На Руси с самой глубокой древности баня была неотъемлемой принадлежностью каждого домашнего очага, и мылись в ней по возможности ежедневно, что некоторые западные историки отмечают с иронией, как своего рода блажь или чудачество, тем лишний раз подтверждая достоверность факта, о котором сохранилось немало и других исторических свидетельств.

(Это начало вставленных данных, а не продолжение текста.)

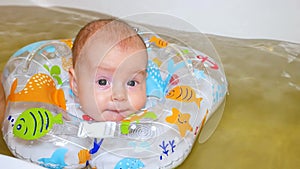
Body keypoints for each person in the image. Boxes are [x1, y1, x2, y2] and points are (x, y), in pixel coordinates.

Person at [69, 19, 148, 122]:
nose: (119, 96)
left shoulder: (152, 116)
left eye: (132, 83)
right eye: (103, 82)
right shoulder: (62, 115)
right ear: (75, 84)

Древнейшее из них, записанное одним из греческих авторов III века и переведенное на славянский язык нашими первыми летописцами, принадлежит апостолу Андрею Первозванному, как известно, проповедовавшему христианство в восточнославянских и скифских землях[241]. Вот что он рассказывал, возвратившись оттуда: «Дивно видех аз само, словеньскою землею идучи, бани древенны зело натоплены. И людие тамо совлокут с ся одежды и остануться нази, и облеюти ся квасом, и, взяв прутие младое, биют ся сами, и тако ся добьют, едва вылезут живы, и облеют ся водою студеною, и тогды оживут. И то творят по все дни, — мовение себе, а не мучение»[242].